March 20, 2013
Washington, D.C., United States
Theme: “Engaging Diverse Voices for the Common Good”
Dr. Rosa Raj Djalal, President of the Muslim Women’s Association
I would like to thank (organizers of the event) for their gracious invitation. I thank the United States Congress for hosting us here today, and I commend the Muslim Women’s Association of Washington D.C. for their continued support and friendship.
My family has been in Washington DC for close to three years now, and I continue to be deeply touched by the warm and open friendship that has been extended to me by American and international friends. And I am truly honored to be part of the extraordinary women in the Muslim Women’s Association, which I represent here today.
I am honored to be part of this distinguished panel, but I also feel very blessed to be part of this panel to discuss such an important and timely topic.
I believe that Muslim women can and should play a significant role in ensuring peace in their communities and countries around the world. First and perhaps most importantly, if women are not involved in the peace process, peace is unlikely to be sustainable. Moreover, I strongly believe that women, both Muslim and non-Muslim, have unique a perspective that allow them to be catalysts for peace and nation-building.
In many ways and in many parts of the world, Muslim women already play a pivotal role in defending and promoting peace in their communities and countries.

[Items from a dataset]
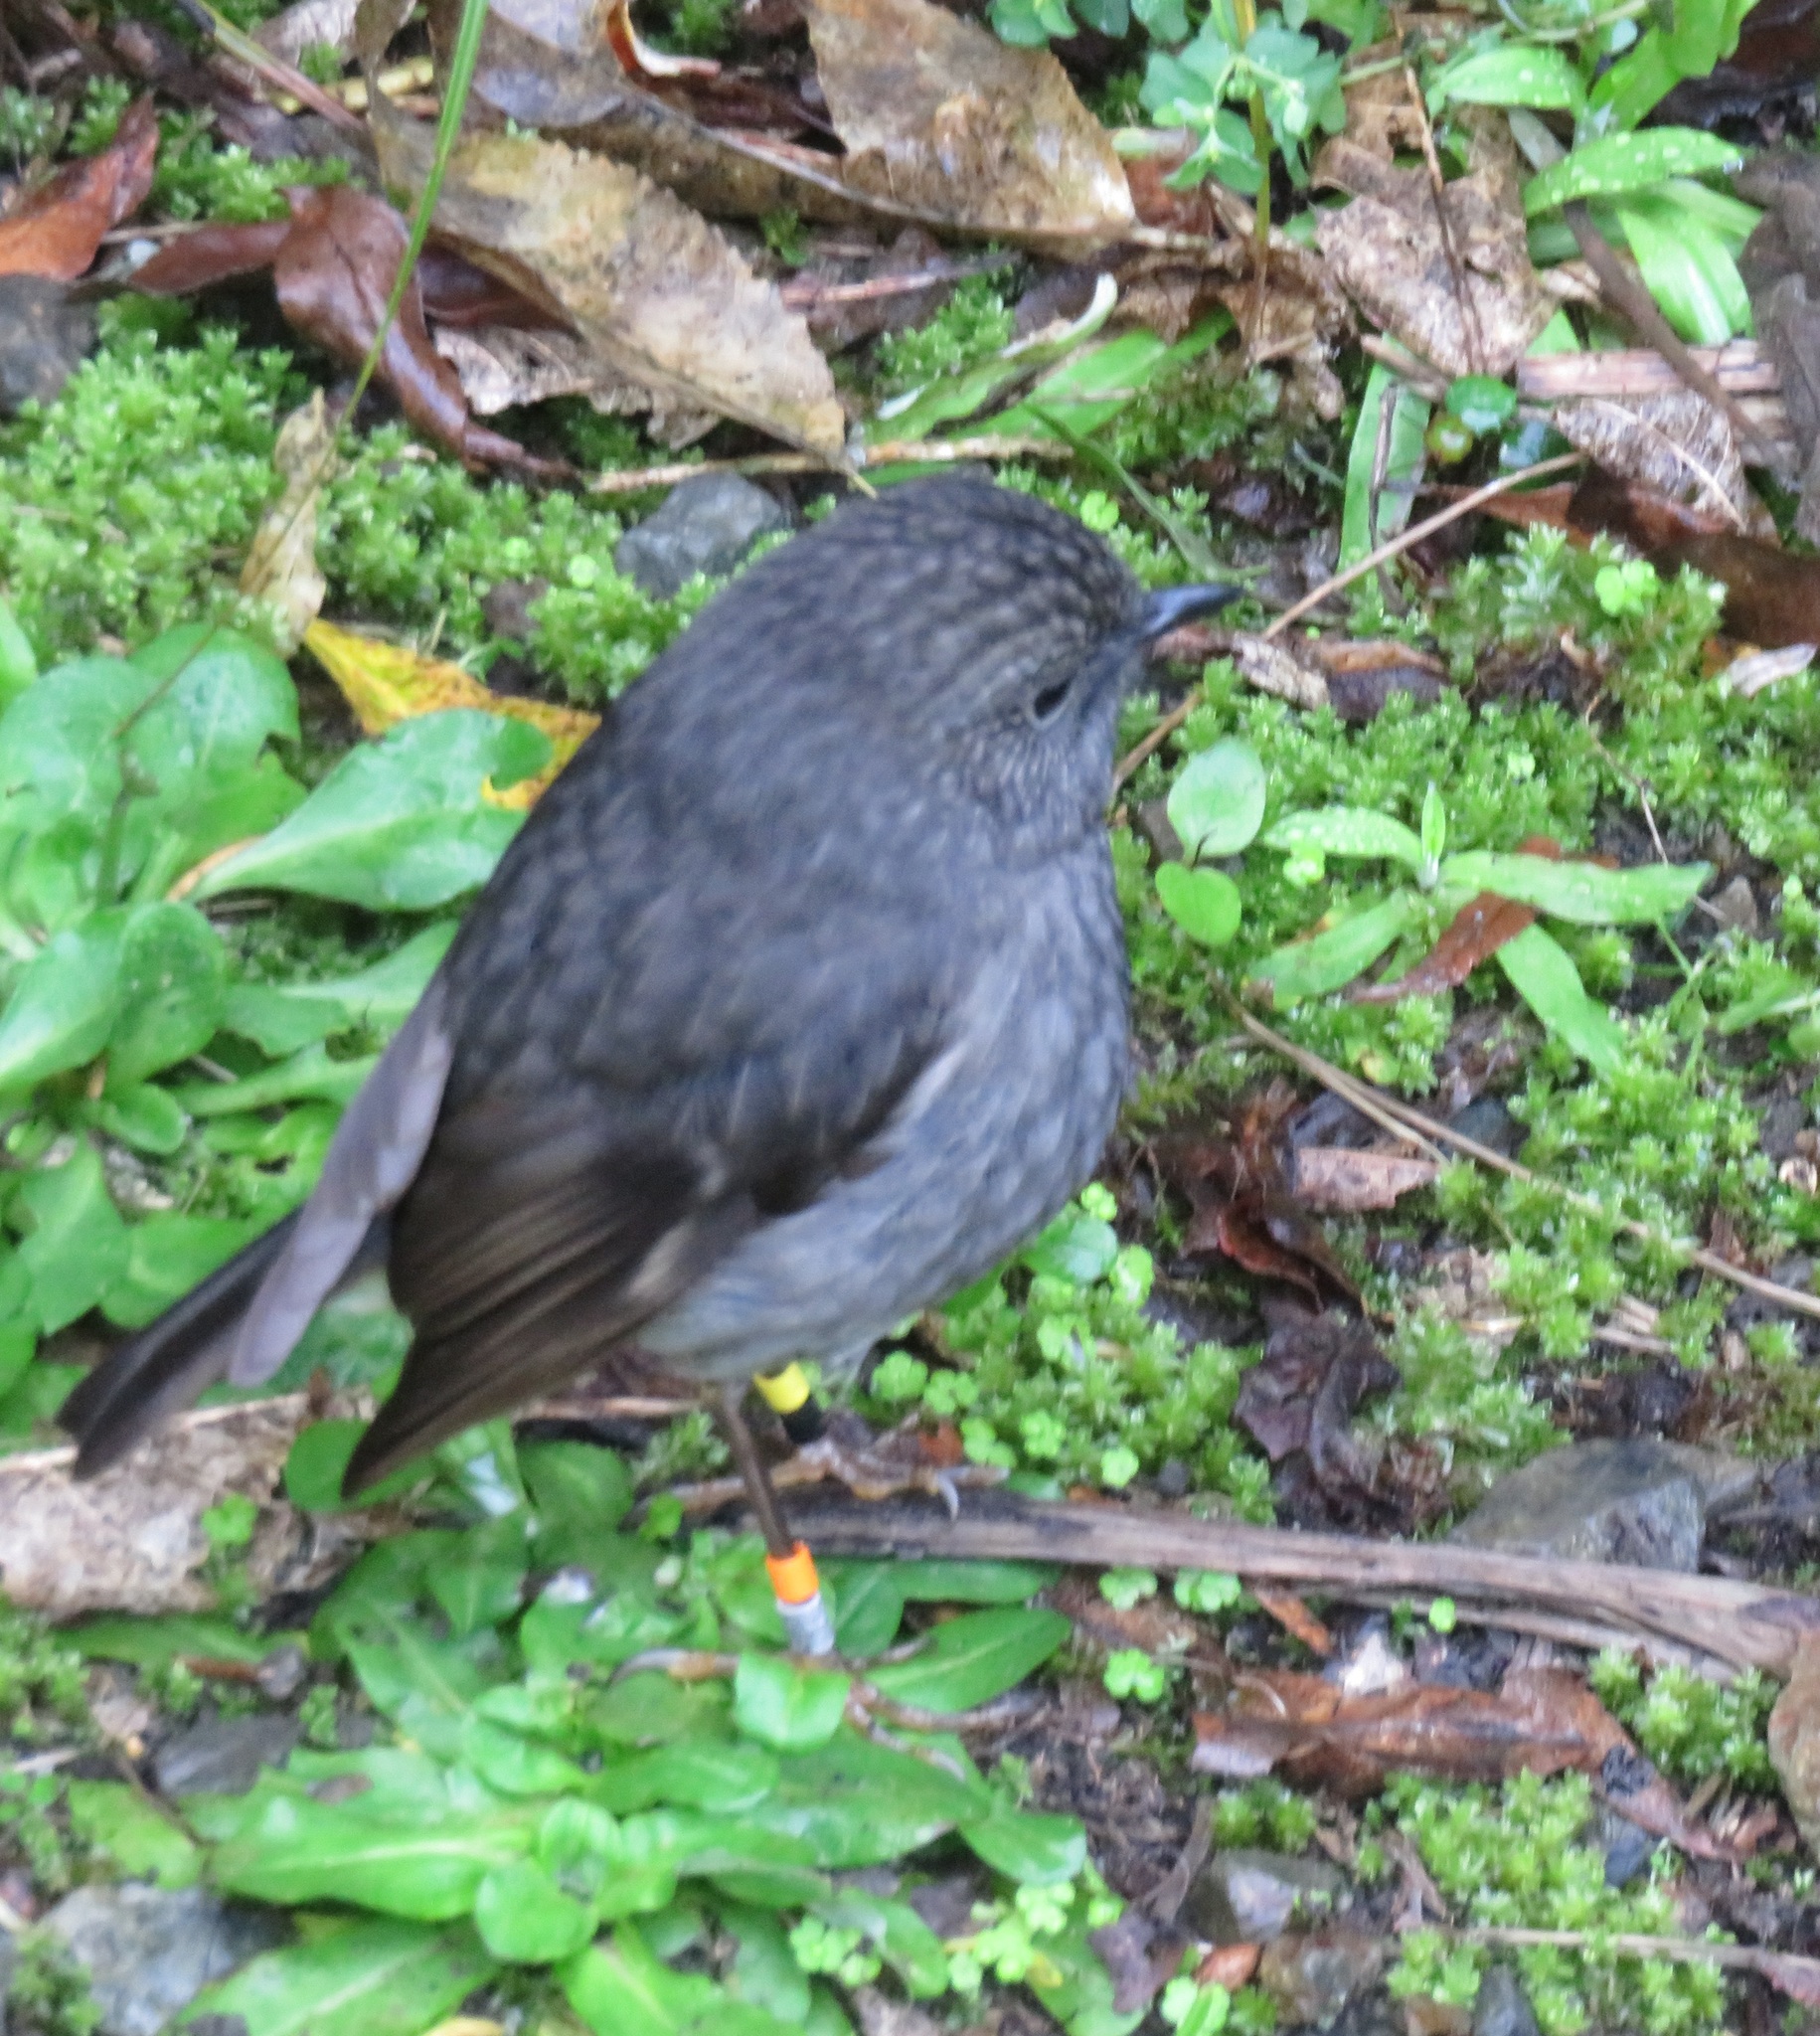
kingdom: Animalia
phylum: Chordata
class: Aves
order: Passeriformes
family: Petroicidae
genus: Petroica
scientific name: Petroica australis
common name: New zealand robin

*WHAT IS NEEDED*:
Rewrite the speech from "I believe that" to "peace and nation-building.", swapping "sustainable" for "lasting".

*RESULT FOR THIS EXERCISE*:
I believe that Muslim women can and should play a significant role in ensuring peace in their communities and countries around the world. First and perhaps most importantly, if women are not involved in the peace process, peace is unlikely to be lasting. Moreover, I strongly believe that women, both Muslim and non-Muslim, have unique a perspective that allow them to be catalysts for peace and nation-building.